Potential second species A. longiceps was first added to Anatotitan by George Olshevsky in 1991.[27] This was accepted by Donald F. Glut(1997),[4] although Weishampel and Horner (1990) regarded it as a potential synonym of Anatotitan copei.[10] As with A. copei, the 2004 Horner-Weishampel-Forster review assigned A. longiceps to Edmontosaurus annectens.[9] As a hadrosaurid, Anatotitan would have been a large herbivore, eating plants with a sophisticated skull that permitted a grinding motion analogous to chewing. Its teeth were continually replaced and packed into dental batteries that contained hundreds of teeth, only a relative handful of which were in use at any time. Plant material would have been cropped by its broad beak, and held in the jaws by a cheek-like structure.

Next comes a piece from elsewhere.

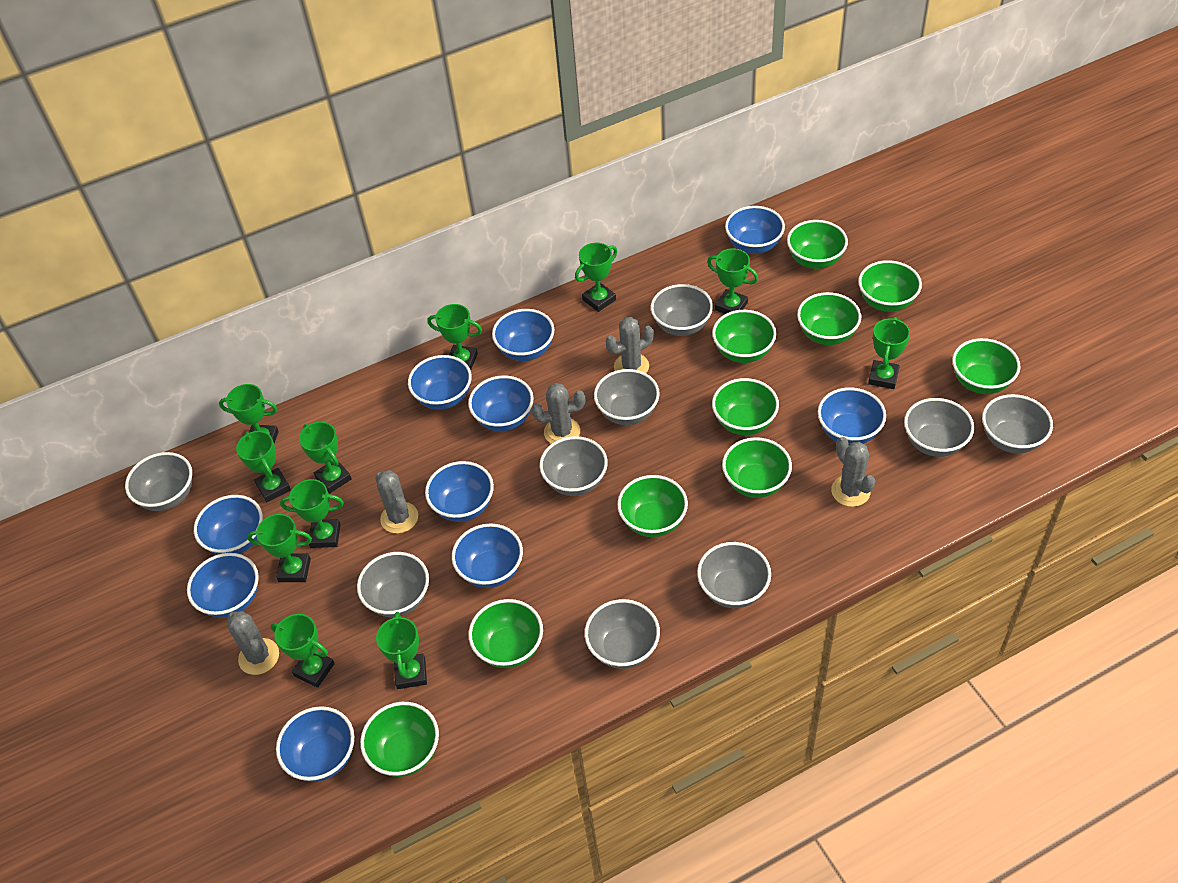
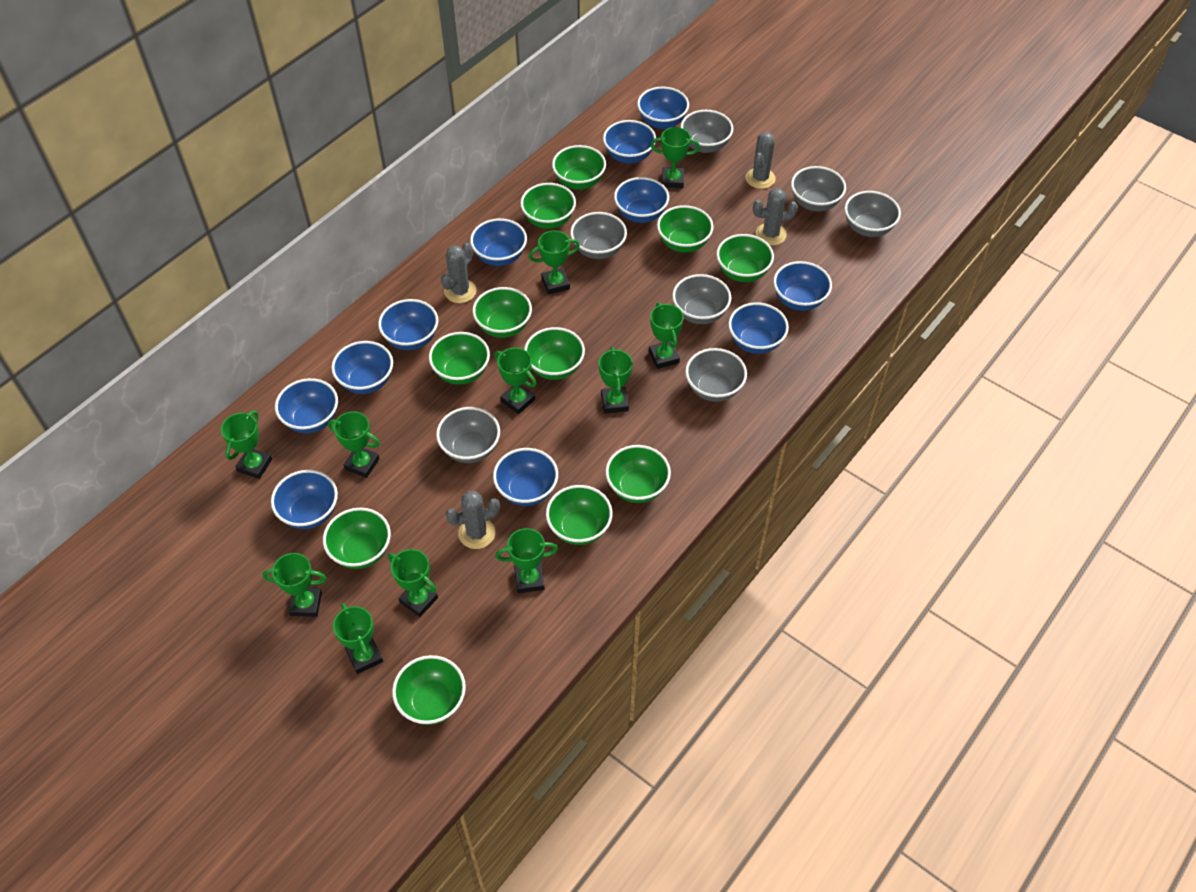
blue bowl: [187,553,259,618] [194,495,263,555] [276,706,354,782] [408,355,472,410] [425,461,494,522] [452,523,523,588] [468,375,534,432] [492,309,554,361] [725,206,785,254] [818,387,886,445] = 10 -> [271,470,338,529] [275,378,338,433] [331,341,393,394] [378,299,438,350] [470,218,527,266] [493,448,558,506] [603,120,656,164] [614,177,669,223] [637,87,689,129] [729,302,789,354] [773,261,832,311] = 11
green bowl: [360,702,439,777] [468,599,543,668] [617,475,688,537] [712,310,776,363] [712,378,779,435] [722,437,792,498] [787,220,848,269] [797,292,861,345] [858,260,922,312] [952,338,1020,394] = 10 -> [323,507,391,569] [392,655,466,725] [429,332,490,385] [473,287,532,338] [520,183,576,229] [524,327,585,380] [546,485,613,545] [552,145,606,190] [605,445,671,503] [657,205,714,252] [716,234,774,282] = 11
grey bowl: [125,452,192,511] [357,552,429,617] [539,436,608,496] [585,599,660,669] [594,369,660,425] [651,284,713,336] [697,542,771,608] [904,398,974,457] [982,394,1053,453] = 9 -> [436,407,500,463] [570,212,627,259] [672,274,731,324] [681,110,733,153] [685,348,747,402] [791,166,846,212] [845,191,901,237] = 7
grey cactus: [228,611,279,675] [375,470,418,533] [531,383,585,444] [606,317,654,373] [831,437,875,507] = 5 -> [441,243,477,303] [446,491,500,549] [746,132,776,189] [753,188,798,246] = 4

Feeding would have been from the ground up to around 4 meters (13 ft) above. Like other hadrosaurs, it could have moved bothbipedally and quadrupedally.[9]

The extensive depressions surrounding its nasal openings may hosted nasal diverticula. These postulated diverticula would have taken the form of inflatable soft-tissue sacs. Such sacs could be used for both visual and auditory signals.[31]